Drucker’e göre ise girişimci; bulanık ve değişken dünyada düzen yaratır. Bunun için yeni bir refah yaratabilecek kaynakları bir araya getirir ve düzenler. (Drucker , 1986: 2)

Girişimci kavramı; fırsatlardan yararlanma, yeni fırsatlar yaratabilmek için üretim girdilerini örgütleme ve risk alma özellikleri ile bağdaştırılır. Buna göre girişimci; henüz öngörmediği bir bedel üzerinden satmak üzere üretim faktörlerini satın alan ve üretimi gerçekleştiren kişidir.(TÜGİAD, 1993: 3)

Günümüzde girişimci, fırsatları sezen ve elde eden, bu fırsatları uygulanabilir ve pazarlanabilir fikirler haline getiren; buna zamanı, çabası ve yetenekleri ile değer ekleyen; bunun için piyasadaki riskleri üstlenen ve bu çabalardan gelecek kazancı sezebilen gelişimci ve yenilikçi kişidir. (Ulukan, 2001: 7)

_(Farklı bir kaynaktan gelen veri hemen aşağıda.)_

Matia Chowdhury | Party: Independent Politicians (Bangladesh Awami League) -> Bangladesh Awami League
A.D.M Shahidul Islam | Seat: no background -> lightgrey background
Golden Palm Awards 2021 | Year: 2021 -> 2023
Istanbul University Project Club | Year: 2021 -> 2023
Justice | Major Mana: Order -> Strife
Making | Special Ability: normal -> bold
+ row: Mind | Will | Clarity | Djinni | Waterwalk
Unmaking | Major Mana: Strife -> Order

Girişimci kavramının çerçevesi çizildikten sonra girişimcilik kavramı irdelenebilir. Yukarıda değinildiği gibi girişimci ve girişimcilik kavramları arasında kesin bir ayrım yapılmasa da girişimci kavramından hareketle, literatürde girişimcilik kavramına getirilen tanımlardan bazıları aşağıda görülecektir.

Girişimcilikle ilgili araştırmaların temel dayanakları; bazı insanlar fırsatları tespit etme ya da oluşturma yeteneğine sahipken diğerleri neden sahip değildir? Bazı insanlar fikirlerini yada hayallerini gerçeğe dönüştürebildikleri halde diğerleri neden dönüştürememektedirler?

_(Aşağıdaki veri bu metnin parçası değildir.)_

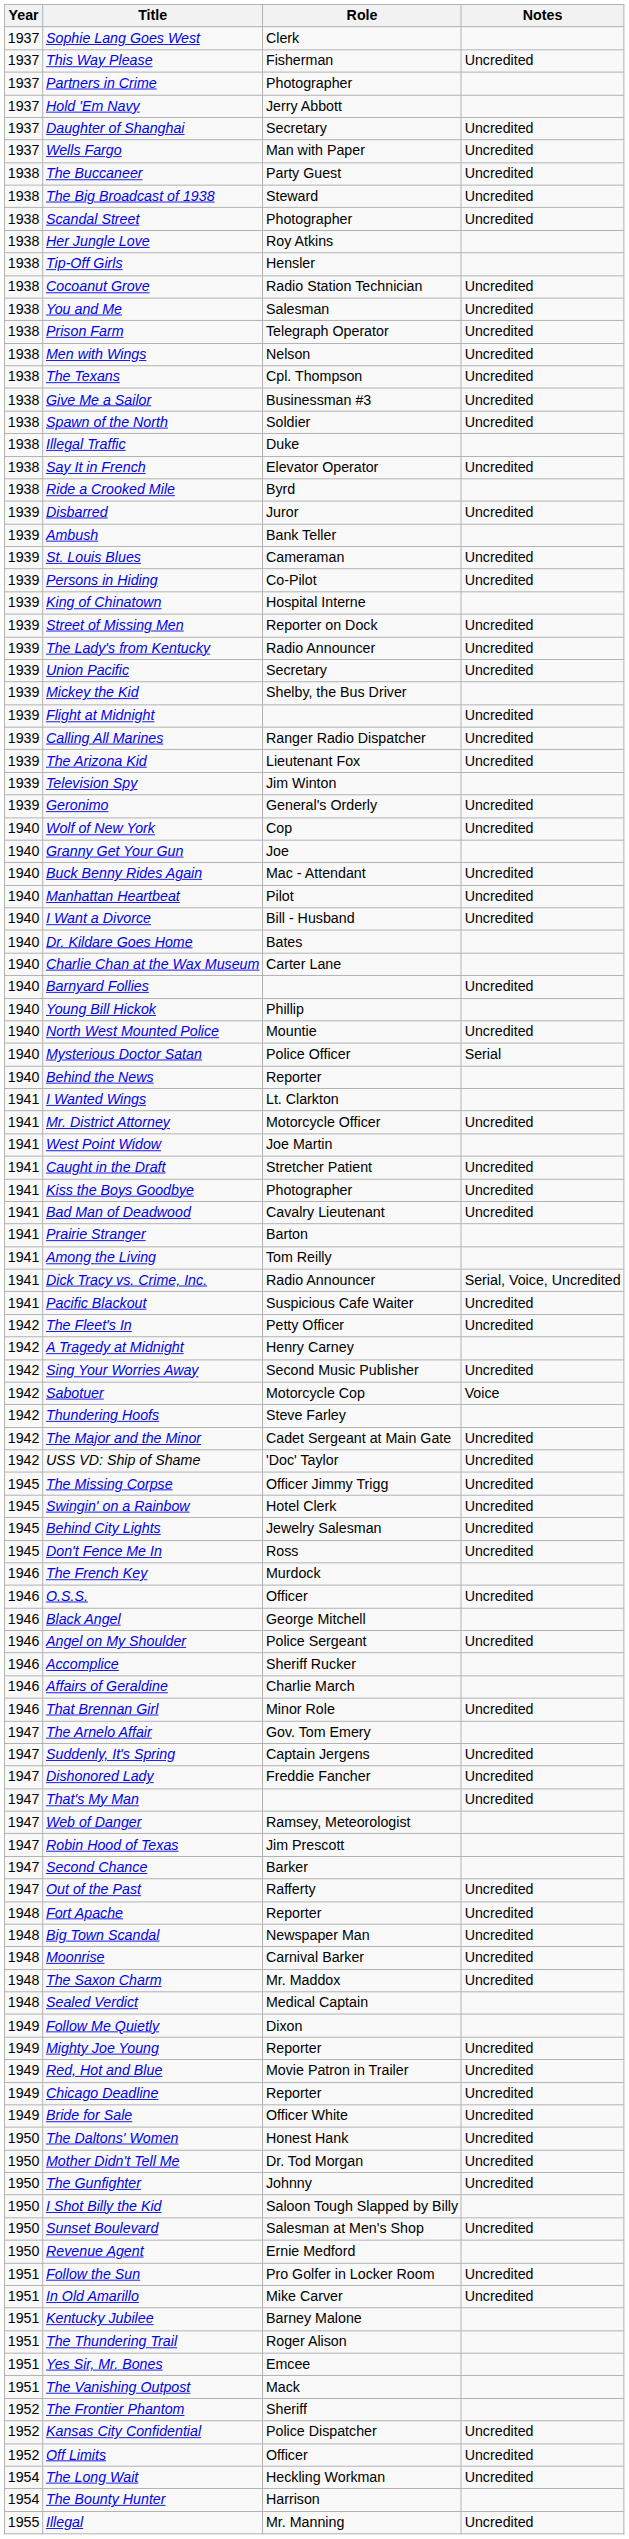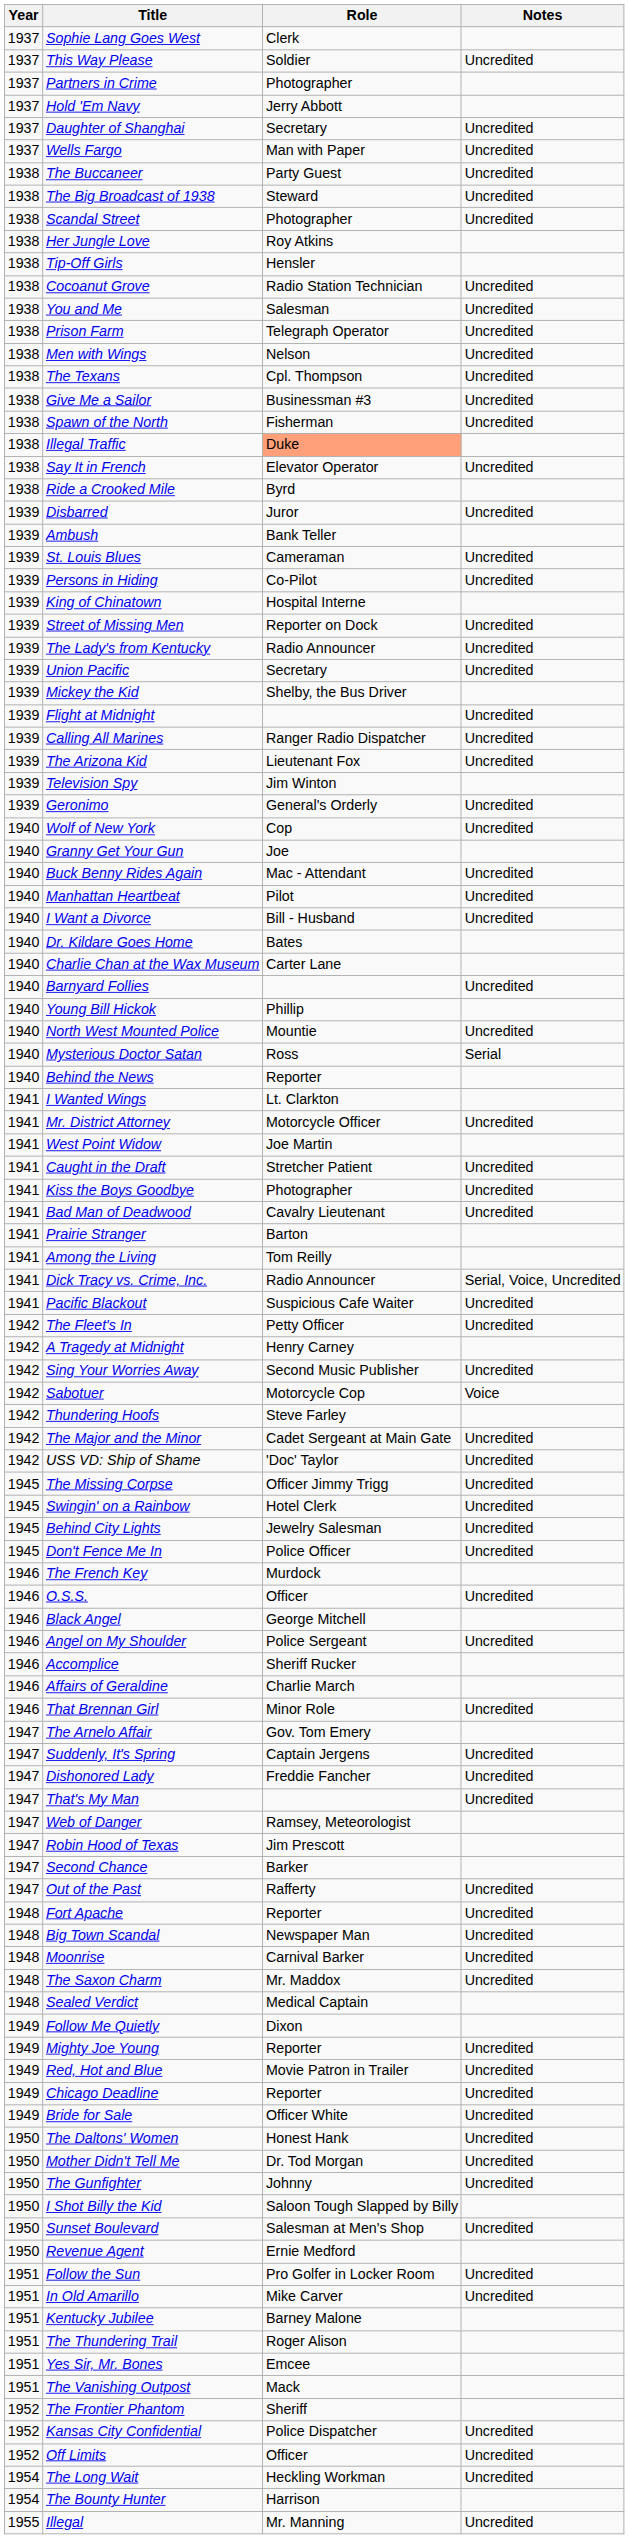This Way Please | Role: Fisherman -> Soldier
Spawn of the North | Role: Soldier -> Fisherman
Illegal Traffic | Role: no background -> lightsalmon background
Mysterious Doctor Satan | Role: Police Officer -> Ross
Don't Fence Me In | Role: Ross -> Police Officer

Girişimlerin başarı ya da başarısızlık nedenleri nelerdir? gibi sorulara cevap aramak olmuştur. (Baron, 1998: 15) Bu tür sorulara yanıt

(3)

51 verebilmek için girişimcilik kavramının ayrıntılarına inmek gereklidir.

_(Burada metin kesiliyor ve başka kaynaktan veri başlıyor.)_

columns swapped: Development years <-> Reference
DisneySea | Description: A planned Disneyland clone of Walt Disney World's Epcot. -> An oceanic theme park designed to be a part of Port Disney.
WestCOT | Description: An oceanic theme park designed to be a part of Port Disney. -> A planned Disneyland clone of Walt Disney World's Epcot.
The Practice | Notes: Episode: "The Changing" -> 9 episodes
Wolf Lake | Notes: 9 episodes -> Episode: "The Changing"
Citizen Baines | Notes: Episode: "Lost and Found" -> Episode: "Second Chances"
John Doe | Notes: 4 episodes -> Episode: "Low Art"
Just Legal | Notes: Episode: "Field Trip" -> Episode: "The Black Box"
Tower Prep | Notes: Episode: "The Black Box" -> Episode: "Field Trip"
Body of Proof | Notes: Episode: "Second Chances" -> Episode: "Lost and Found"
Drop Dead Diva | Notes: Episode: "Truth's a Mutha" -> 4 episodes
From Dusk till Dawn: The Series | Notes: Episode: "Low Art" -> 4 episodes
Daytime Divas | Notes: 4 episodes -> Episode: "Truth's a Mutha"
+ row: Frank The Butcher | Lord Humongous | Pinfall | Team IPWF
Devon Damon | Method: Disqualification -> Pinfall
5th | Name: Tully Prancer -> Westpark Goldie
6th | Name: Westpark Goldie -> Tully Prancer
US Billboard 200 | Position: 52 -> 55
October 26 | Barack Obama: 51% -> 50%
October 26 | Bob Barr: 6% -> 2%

Girişimcilik kavramı Fransızca “entreprend-re” kelimesinden türetilmiştir ve Türkçe karşılığı, “üstlenmek” tir.(Carton, 1998: html) İleride de görüleceği üzere girişimciler gerçekten iş ve iş yeri organize etme, yönetme, riske girme gibi sorumlulukları üstlenmektedirler. Entreprendre kavramından başka kavramlar da türetilmiştir. Bunlar; entrepreneurship yani “girişimcilik”, entrepreneurial yani “girişimsel” ve entrepreneurial process yani “girişimsel süreç” kavramlarıdır. Girişimcilik, girişimcinin yaptığı işi, girişimsel, girişimcinin savunduğu yaklaşımı ve girişimsel süreç ise kullandığı yöntemleri ifade eder.(Wickham, 1998: 4) Bu kavramlar arasına belirgin sınırlar koymak tam olarak mümkün değildir. Çünkü bu kavramlar birbirleri ile sıkı bir şekilde ilişkilidir.(Arıkan, 2002: 27)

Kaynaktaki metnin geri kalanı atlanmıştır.